Per il comparto Scuola, Università, Ricerca e Afam, si richiede:
- più risorse economiche per il rinnovo del contratto. “Lo stanziamento previsto dal Governo è insufficiente a mantenere il potere d’acquisto delle retribuzioni rispetto all’inflazione del triennio 2022-2024: in legge di bilancio è del5,78% a fronte dell’inflazione IPCA che si attesta al 17,3%”;
- fermare l’autonomia differenziata dei contratti. “Salvaguardare la dimensione nazionale del contratto contro ogni ipotesi di regionalizzazione del sistema di Istruzione e della Ricerca”;
- centralità del contratto collettivo. “Affermare il principio che è il contratto di lavoro a definire l’utilizzo delle risorse economiche a disposizione, l’ordinamento professionale e la valorizzazione del personale”;
- stesso lavoro, stessi diritti. “Combattere il precariato per rendere stabile il lavoro, cancellare l’abuso dei contratti a termine e riconoscere gli stessi diritti di chi lavora a tempo indeterminato”;
- basta tagli ai settori della conoscenza. “La spesa in Istruzione e Ricerca non è un costo ma un investimento”.
“Contro i micidiali provvedimenti del governo”
Per Unicobas, le novità per la scuola previste nella manovra finanziaria “si aggiungono ai disastri di sempre e ad un mancato rinnovo del contratto scaduto da quasi 3 anni. Le ultime leggi di bilancio hanno stanziato risorse ben al di sotto rispetto all’inflazione maturata nel triennio di riferimento”.
E “ancora classi pollaio, ancora ricorso massiccio al precariato reclutato secondo il deleterio sistema dell’algoritmo, generatore di errori e ricorsi a non finire, ancora edilizia fatiscente e scuole non a norma, ambienti che cascano a pezzi, mentre coi soldi Pnrr si crea la buffonata degli ambienti digitali”.

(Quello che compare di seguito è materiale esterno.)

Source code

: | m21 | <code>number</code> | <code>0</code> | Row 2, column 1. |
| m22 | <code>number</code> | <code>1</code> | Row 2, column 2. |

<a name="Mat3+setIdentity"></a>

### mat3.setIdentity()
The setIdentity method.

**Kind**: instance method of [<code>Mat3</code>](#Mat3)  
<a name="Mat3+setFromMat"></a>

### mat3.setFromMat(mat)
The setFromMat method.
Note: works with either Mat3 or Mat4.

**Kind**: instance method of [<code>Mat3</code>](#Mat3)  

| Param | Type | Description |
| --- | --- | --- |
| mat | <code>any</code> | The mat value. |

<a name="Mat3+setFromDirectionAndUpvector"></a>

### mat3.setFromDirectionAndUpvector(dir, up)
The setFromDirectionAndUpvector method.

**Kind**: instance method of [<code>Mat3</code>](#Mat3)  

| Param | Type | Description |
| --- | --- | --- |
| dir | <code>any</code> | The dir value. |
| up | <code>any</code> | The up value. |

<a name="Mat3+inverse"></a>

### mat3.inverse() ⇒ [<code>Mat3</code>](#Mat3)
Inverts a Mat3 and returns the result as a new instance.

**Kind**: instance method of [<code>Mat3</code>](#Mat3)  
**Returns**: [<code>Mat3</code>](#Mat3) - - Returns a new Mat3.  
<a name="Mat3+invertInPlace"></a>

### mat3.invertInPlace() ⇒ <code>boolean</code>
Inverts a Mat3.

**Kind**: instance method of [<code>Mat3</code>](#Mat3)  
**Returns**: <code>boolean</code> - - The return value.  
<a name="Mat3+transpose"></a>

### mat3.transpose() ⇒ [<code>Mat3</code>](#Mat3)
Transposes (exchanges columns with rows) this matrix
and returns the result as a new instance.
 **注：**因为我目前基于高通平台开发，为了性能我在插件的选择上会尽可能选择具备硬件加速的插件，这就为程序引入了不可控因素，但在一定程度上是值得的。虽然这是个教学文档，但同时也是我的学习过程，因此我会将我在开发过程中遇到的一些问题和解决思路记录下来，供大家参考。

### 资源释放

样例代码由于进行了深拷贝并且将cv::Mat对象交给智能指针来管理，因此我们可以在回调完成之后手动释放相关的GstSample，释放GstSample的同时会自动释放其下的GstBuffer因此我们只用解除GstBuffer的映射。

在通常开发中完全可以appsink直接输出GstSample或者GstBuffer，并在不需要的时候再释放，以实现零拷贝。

A tutto questo, secondo Unicobas, si sommano “i micidiali provvedimenti emanati o in procinto di essere emanati dal governo“:
- “la regionalizzazione del sistema dell’Istruzione” con l’autonomia differenziata;
- la riduzione di un anno di scuola superiore “con la quadriennalizzazione di tutti i percorsi, attualmente ancora in discussione, già anticipata dalla sperimentazione della filiera tecnologico professionale e da orientamenti didattici che esaltano le Uda (unità didattica di apprendimento), nuova riedizione dei famigerati saperi minimi”;
- la riforma del voto di condotta, “che introduce un clima di terrore e repressione nelle scuole”;
- la risoluzione che vieta attività educative di contrasto alle discriminazioni di genere;
- le nuove linee guida dell’Educazione civica, “volte a formare gli studenti su ‘valori’ imprenditoriali, antisolidaristici e nazionalistici”;
- “la proliferazione di figure intermedie che minano a spaccare la categoria e a trasformare sempre più la scuola in un ibrido fra azienda e caserma”.